# New 50 gallon



## killjoy391 (Jun 6, 2007)

im planning on an upgrade to a 50 gallon tank soon and i was wondering wat kinda fish and motile inverts would be able to go with my 2 ocellaris clowns, royal gramma, and cleaner shrimp?


----------



## Lupin (Aug 2, 2006)

killjoy391 said:


> im planning on an upgrade to a 50 gallon tank soon and i was wondering wat kinda fish and motile inverts would be able to go with my 2 ocellaris clowns, royal gramma, and cleaner shrimp?


Fish: green chromis, banggai cardinal, lawnmower blenny

Invertebrates: porcelain crabs on top of my head. Is this reef system?


----------



## Cody (Dec 22, 2007)

Fish Additions: Gobies of many sorts, Kaudren's Cardinal, Bicolor Pseudochrmois (similar to Royal Gramma), Firefish, and some blennies/wrasses (dependent on system).
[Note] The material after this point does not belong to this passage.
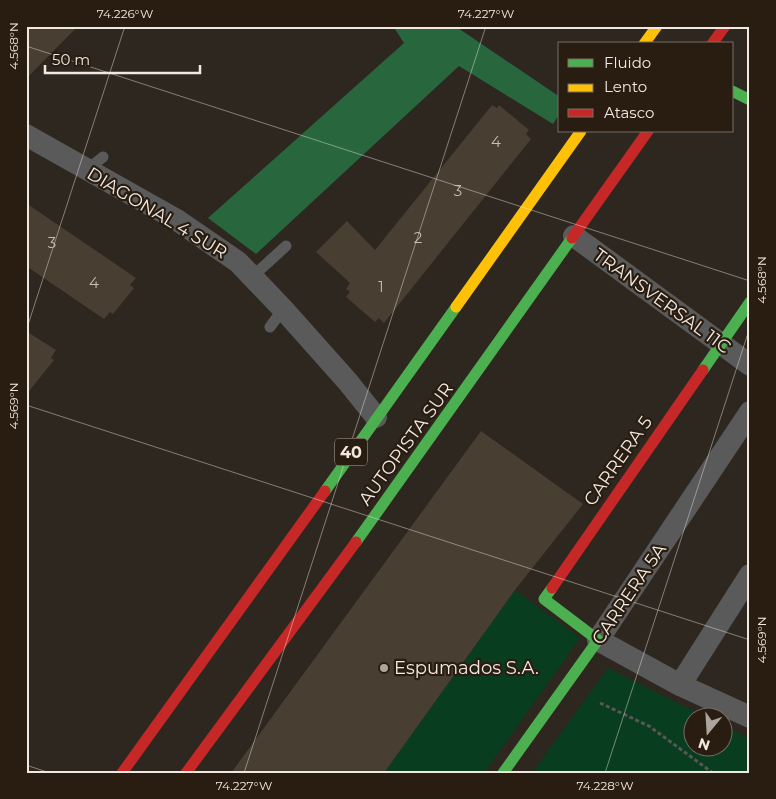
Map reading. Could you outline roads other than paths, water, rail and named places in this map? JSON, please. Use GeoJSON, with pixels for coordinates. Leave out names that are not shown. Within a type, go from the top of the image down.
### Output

Inverts: Porcelain Crab (as mentioned), Peppermint Shrimp, Astrea Starfish, Sand-shifting Starfish, feather dusters, some sponges, and possibly 1 anenome.

Again, what kind of system is this?


----------



## melo (Feb 27, 2008)

A lawnmower blenny would be a great addition, just got one myself and he is very hardy and active, great personality!


----------



## killjoy391 (Jun 6, 2007)

im thinking its probably gonna be a reef system. would a coral beauty or some other sort of dwarf angel be ok also?


----------